C’est quelque chose que les compétitions devront prendre au sérieux, et rapidement. Il doit y avoir des exigences strictes en matière de preuve de création si cela est jugé si important, et elles doivent être présentées dès le départ. Il ne sert à rien de remettre en question la création d’un artiste par la suite, lorsqu’il n’a pas été demandé au préalable d’enregistrer son processus lors de la création même d’une pièce. Il semble probable que de nombreux artistes commenceront à enregistrer leur travail au cas où. Quoi qu’il en soit, il est juste d’énoncer les règles dès le départ, de manière à ce que tous les concurrents puissent concourir sur un pied d’égalité sans que leur art ne soit indûment remis en question.

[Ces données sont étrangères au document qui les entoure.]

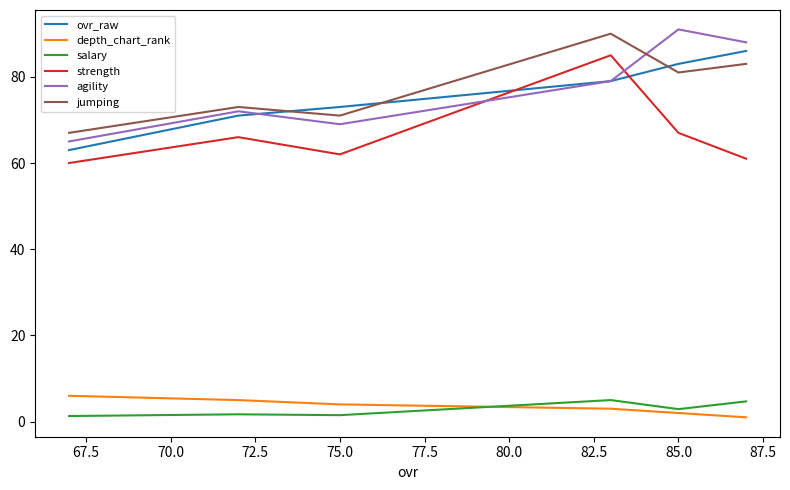

True or false: strength and salary intersect in this chart.

False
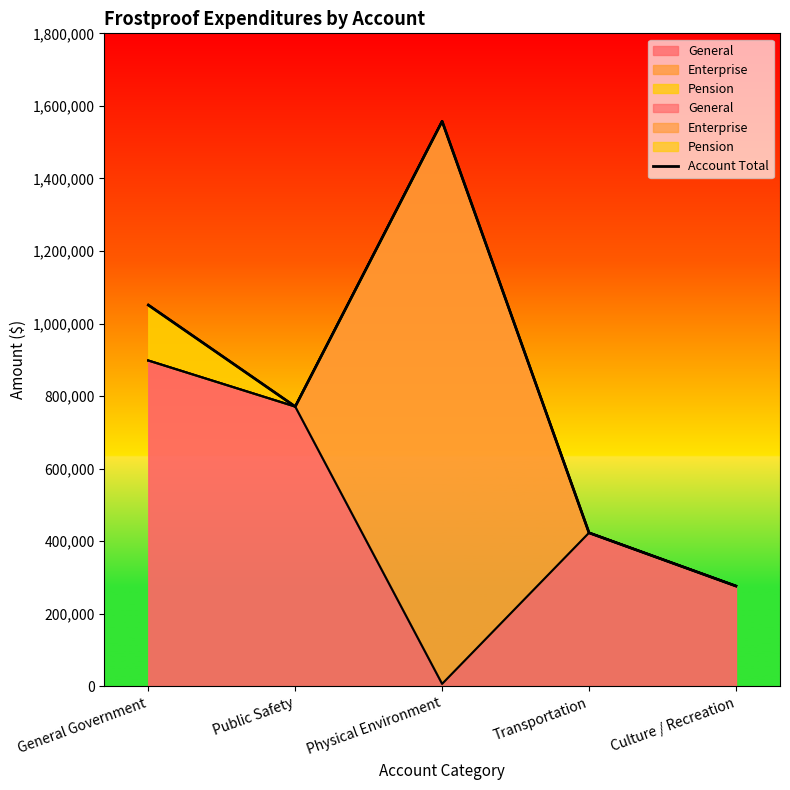

How many lines are shown in the chart?

1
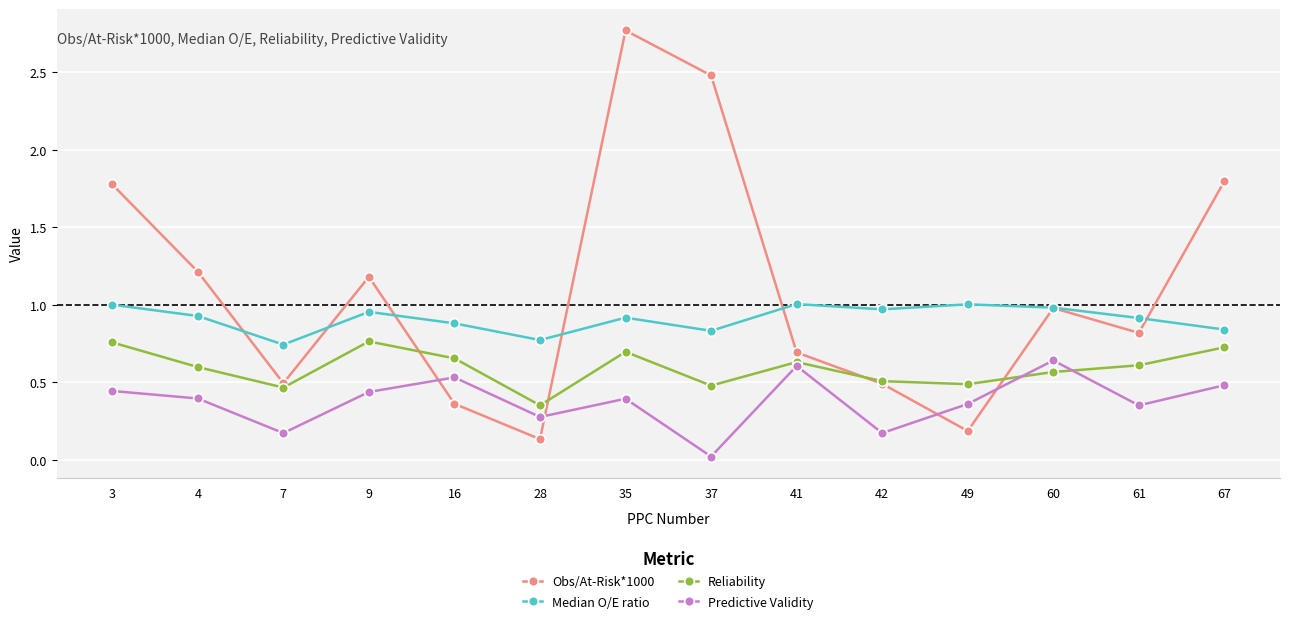

True or false: Predictive Validity has a value of 0.5 at 67.

True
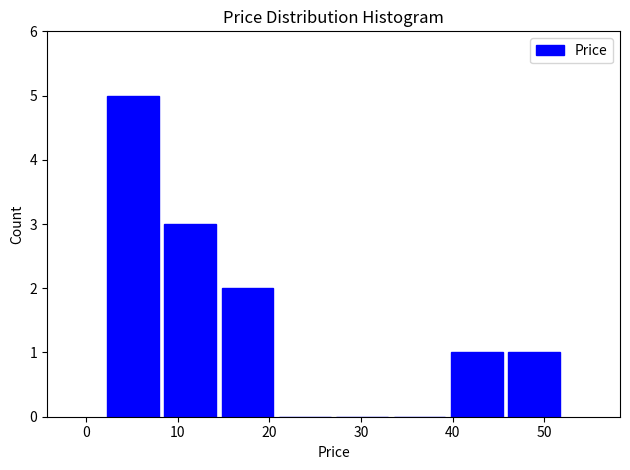

Which range on the x-axis has the tallest bar?

2 to 8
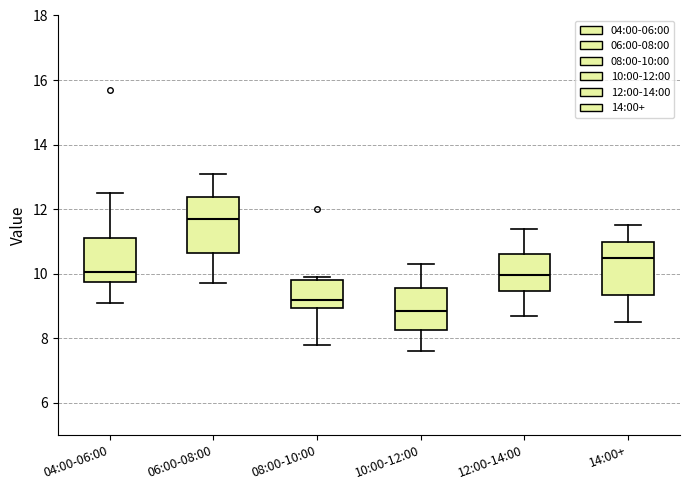

Where does the median line of the box for 06:00-08:00 sit on the y-axis? The values are not printed on the chart, so give them approximately, as read against the axis.

11.8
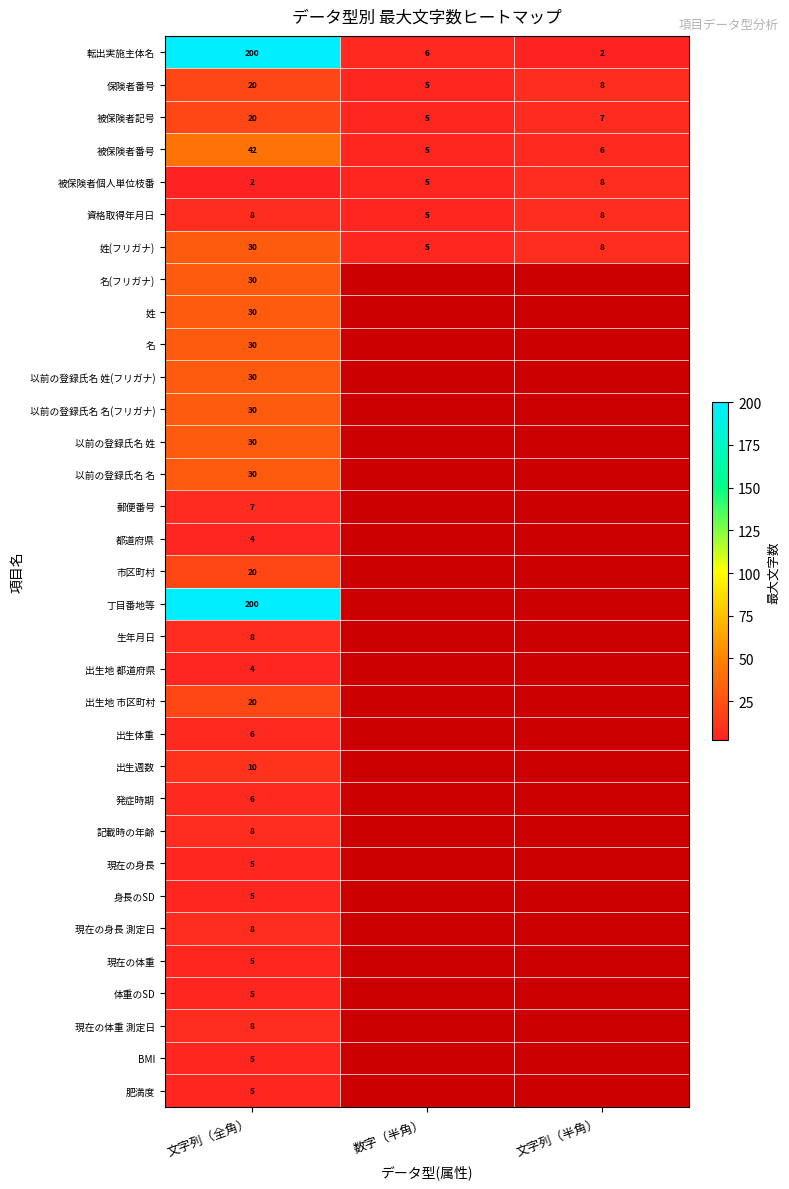

Where does the 被保険者番号 series first go above 6?

文字列（全角）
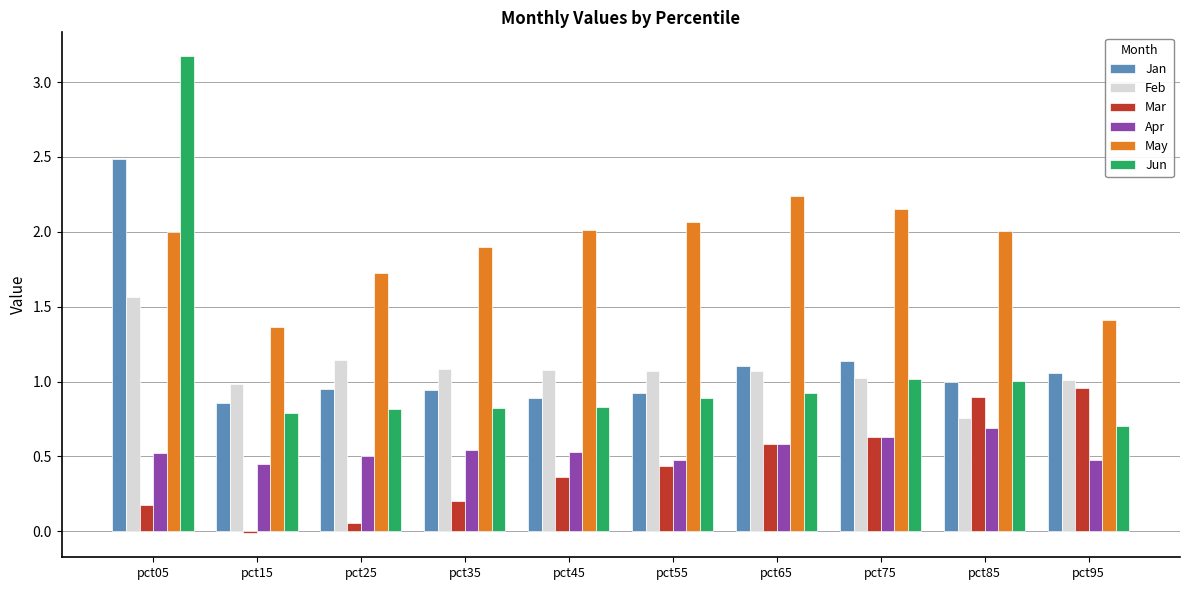

Is the value of Feb at pct15 greater than the value of Apr at pct85?

Yes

Pour l’instant, la plupart des concours artistiques s’appuieront sur les concurrents qui respecteront les règles et ne soumettront que leurs propres créations, quoi qu’il arrive. Malgré cela, des concours de grande envergure ont déjà été publiquement victimes des soumissions de l’IA, remettant même des prix dans certains cas. Il est difficile de savoir comment remettre Pandora dans la boîte alors que les générateurs d’images IA deviennent si doués pour imiter le véritable art humain. Il se peut qu’en fin de compte, ce soit une bataille que les humains vont perdre.

François Zipponi
Je suis François Zipponi, éditorialiste pour le site 10-raisons.fr. J'ai commencé ma carrière de journaliste en 2004, et j'ai travaillé pour plusieurs médias français, dont le Monde et Libération. En 2016, j'ai rejoint 10-raisons.fr, un site innovant proposant des articles sous la forme « 10 raisons de... ». En tant qu'éditorialiste, je me suis engagé à fournir un contenu original et pertinent, abordant des sujets variés tels que la politique, l'économie, les sciences, l'histoire, etc. Je m'efforce de toujours traiter les sujets de façon objective et impartiale. Mes articles sont régulièrement partagés sur les réseaux sociaux et j'interviens dans des conférences et des tables rondes autour des thèmes abordés sur 10-raisons.fr.